Une expérience incroyable

Le réseau de projets pilotes de forêt habitée est moribond aujourd’hui. La crise forestière pour certains ou le manque de ressources pour d’autres ont eu raison du dynamisme initial des promoteurs. Mais il n’est pas mort. Certains projets subsistent. Mais malgré les ratés, cette expérience demeure très riche en enseignement. Durant plus de 15 ans, une manne d’innovations a vu le jour. Ainsi, on aura développé des moyens pour connaître les aspirations des communautés. Dans plusieurs cas, on aura mis en application les concepts de gestion intégrée qui était plutôt théorique auparavant. Qui plus est, on connaît maintenant les facteurs de succès de ce type d’initiative.

Facteurs de succès

Le sujet est très complexe , mais quelques paramètres sont incontournables. Primo, ça prend un territoire avec des ressources suffisantes. S’il n’y a rien à mettre en valeur, ce sera difficile de créer de la richesse. De même, s’il n’y a pas assez de ressources, il manquera de moyens rapidement. Secundo, il doit y avoir un lien entre le territoire et la communauté. Si les gens ne se sentent pas interpellés, le dynamisme s’éteindra rapidement. Tertio, la gouvernance doit permettre à la communauté de prendre une part active dans les décisions. Consulter c’est bien, mais c’est insuffisant. Impossible d’interpeller les acteurs s’ils sont relégués au rôle de spectateur. Et sans acteurs impliqués, aucun dynamisme possible. Il y a beaucoup à dire sur l’importance de la gouvernance d’un projet de cet acabit, mais je crois qu’il est essentiel qu’un projet vise avant tout à mettre en commun les forces vives du milieu. Ainsi, personne ne décide de tout, mais tous décident pour tout.

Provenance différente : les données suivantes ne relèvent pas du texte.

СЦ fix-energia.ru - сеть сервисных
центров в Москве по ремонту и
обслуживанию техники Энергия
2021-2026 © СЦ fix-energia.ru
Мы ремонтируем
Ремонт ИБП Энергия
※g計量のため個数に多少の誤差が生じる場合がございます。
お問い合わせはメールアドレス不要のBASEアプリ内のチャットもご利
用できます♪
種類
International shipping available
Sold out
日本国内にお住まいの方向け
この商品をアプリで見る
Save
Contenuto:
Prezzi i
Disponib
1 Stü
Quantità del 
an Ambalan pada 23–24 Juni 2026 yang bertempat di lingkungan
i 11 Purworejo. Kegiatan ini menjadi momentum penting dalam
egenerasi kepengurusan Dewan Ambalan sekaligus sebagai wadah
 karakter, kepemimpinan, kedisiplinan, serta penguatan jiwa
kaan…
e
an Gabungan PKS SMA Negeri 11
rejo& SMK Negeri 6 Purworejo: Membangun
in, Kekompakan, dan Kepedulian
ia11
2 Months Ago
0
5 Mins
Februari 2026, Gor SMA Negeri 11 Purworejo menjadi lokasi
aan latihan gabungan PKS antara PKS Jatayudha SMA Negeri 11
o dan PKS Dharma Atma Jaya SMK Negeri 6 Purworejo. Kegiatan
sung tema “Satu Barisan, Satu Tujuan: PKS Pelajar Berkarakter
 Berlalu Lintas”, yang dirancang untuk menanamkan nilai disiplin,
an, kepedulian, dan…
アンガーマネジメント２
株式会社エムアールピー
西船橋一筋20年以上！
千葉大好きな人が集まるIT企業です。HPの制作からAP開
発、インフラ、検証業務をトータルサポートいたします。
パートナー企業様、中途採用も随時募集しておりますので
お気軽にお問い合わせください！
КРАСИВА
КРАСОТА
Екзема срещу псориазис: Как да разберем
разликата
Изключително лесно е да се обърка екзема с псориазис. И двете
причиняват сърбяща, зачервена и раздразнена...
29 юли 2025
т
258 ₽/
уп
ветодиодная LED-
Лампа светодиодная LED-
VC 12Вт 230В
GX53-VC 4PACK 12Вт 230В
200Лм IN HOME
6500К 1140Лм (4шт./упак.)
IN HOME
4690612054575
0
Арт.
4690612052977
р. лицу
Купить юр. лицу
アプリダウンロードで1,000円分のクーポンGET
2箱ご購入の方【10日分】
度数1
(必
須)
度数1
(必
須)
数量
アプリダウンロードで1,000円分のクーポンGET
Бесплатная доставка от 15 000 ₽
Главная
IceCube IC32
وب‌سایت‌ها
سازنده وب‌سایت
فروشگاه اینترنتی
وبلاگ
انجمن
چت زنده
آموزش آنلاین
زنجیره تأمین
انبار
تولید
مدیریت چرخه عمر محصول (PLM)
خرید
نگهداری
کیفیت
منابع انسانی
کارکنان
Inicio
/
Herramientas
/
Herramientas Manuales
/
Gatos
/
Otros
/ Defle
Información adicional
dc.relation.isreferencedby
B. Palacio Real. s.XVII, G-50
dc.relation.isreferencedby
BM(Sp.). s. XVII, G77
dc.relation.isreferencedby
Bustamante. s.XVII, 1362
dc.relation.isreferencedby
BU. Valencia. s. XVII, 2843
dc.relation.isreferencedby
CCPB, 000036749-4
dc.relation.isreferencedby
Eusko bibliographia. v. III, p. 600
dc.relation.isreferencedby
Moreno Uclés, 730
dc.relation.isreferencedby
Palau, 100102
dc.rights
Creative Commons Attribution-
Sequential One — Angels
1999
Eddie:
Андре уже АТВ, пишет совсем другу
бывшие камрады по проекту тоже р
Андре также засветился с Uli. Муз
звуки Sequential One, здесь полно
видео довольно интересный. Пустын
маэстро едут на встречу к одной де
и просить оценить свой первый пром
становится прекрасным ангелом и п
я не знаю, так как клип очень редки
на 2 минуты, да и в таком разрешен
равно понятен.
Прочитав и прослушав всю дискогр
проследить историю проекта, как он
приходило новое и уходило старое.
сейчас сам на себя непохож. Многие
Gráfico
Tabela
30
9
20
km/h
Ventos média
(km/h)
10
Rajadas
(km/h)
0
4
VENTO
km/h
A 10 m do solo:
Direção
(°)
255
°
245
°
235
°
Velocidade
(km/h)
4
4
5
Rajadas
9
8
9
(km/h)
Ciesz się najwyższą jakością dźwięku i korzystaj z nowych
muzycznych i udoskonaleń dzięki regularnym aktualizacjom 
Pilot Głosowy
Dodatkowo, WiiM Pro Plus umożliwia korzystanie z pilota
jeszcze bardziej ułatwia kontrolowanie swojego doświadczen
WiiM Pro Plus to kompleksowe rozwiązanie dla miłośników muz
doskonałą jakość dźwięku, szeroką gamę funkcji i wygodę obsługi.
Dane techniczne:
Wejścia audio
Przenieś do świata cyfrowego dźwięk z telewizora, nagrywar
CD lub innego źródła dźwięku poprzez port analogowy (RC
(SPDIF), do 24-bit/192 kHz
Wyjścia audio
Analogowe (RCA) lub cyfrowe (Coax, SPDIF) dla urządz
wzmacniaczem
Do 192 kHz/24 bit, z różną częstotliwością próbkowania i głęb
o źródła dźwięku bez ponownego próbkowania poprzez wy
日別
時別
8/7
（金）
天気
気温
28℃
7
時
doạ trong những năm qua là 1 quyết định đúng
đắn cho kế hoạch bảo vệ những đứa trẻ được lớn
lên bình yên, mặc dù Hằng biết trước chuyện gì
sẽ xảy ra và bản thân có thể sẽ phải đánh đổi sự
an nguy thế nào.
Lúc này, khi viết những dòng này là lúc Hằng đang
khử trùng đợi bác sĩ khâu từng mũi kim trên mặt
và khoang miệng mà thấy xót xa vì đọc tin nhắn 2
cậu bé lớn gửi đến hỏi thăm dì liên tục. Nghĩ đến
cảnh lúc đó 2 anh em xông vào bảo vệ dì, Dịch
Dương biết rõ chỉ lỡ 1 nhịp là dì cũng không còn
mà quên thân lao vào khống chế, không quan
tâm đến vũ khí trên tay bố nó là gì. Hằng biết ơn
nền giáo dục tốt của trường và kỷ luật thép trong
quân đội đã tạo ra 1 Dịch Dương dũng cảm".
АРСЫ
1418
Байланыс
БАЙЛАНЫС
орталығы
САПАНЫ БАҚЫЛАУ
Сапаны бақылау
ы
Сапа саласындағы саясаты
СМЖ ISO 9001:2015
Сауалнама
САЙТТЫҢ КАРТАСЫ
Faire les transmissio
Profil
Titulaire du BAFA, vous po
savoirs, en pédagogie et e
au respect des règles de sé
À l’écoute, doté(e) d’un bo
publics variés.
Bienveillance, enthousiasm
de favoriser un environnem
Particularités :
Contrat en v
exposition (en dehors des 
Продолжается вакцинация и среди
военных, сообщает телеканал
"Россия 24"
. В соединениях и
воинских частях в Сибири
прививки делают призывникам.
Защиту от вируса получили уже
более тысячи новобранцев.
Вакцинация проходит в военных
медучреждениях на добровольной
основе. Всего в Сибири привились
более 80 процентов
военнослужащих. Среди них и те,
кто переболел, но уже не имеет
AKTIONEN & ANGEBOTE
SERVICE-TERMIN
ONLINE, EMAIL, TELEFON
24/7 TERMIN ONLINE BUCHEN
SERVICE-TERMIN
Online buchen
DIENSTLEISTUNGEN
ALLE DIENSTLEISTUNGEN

Quand on ne connaît pas l’histoire, on est condamné à la répéter

Malheureusement, une très grande partie de cette expérience si précieuse est en voie d’être perdue au moment où nous en aurions besoin. En 2000, dans les suites du colloque sur la forêt habitée où plus de 200 participants y assistaient, il a été demandé au ministère des Ressources naturelles et de la Faune du Québec de mettre en place un centre d’information sur la gestion participative des forêts. Le besoin actuel nous montre que cela aurait été une bonne idée. Reste à espérer que malgré tout, nous saurons apprendre de nos erreurs. Sinon, nous nous retrouverons encore avec le nez rougi!